I have a <class 'numpy.ndarray'> array that I would like saved to a parquet file to pass to a ML model I'm building. My array has 159573 arrays and each array has 1395 array in each.
Here is a sample of my data:
[[0. 0. 0. ... 0.24093714 0.75547471 0.74532781]
[0. 0. 0. ... 0.24093714 0.75547471 0.74532781]
[0. 0. 0. ... 0.24093714 0.75547471 0.74532781]
...
[0. 0. 0. ... 0.89473684 0.29282009 0.29277004]
[0. 0. 0. ... 0.89473684 0.29282009 0.29277004]
[0. 0. 0. ... 0.89473684 0.29282009 0.29277004]]
I tried to convert using this code:
import pyarrow as pa
pa_table = pa.table({"data": Main_x})
pa.parquet.write_table(pa_table, "full_data.parquet")
I get this stacktrace:
5 frames
/usr/local/lib/python3.7/dist-packages/pyarrow/table.pxi in pyarrow.lib.table()
/usr/local/lib/python3.7/dist-packages/pyarrow/table.pxi in pyarrow.lib.Table.from_pydict()

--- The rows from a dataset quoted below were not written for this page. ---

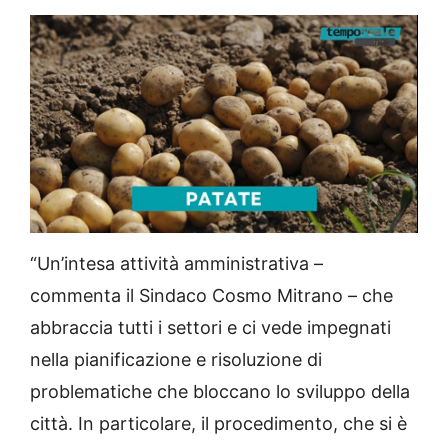
L
U
o
n
a
m
d
u
“Un’intesa attività amministrativa –
e
t
d
e
:
commenta il Sindaco Cosmo Mitrano – che
4
7
.
6
abbraccia tutti i settori e ci vede impegnati
7
%
nella pianificazione e risoluzione di
problematiche che bloccano lo sviluppo della
città. In particolare, il procedimento, che si è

/usr/local/lib/python3.7/dist-packages/pyarrow/array.pxi in pyarrow.lib.asarray()
/usr/local/lib/python3.7/dist-packages/pyarrow/array.pxi in pyarrow.lib.array()
/usr/local/lib/python3.7/dist-packages/pyarrow/array.pxi in pyarrow.lib._ndarray_to_array()
/usr/local/lib/python3.7/dist-packages/pyarrow/error.pxi in pyarrow.lib.check_status()
ArrowInvalid: only handle 1-dimensional arrays
I'm wondering if there is a way to save a multi-dimensional array to parquet?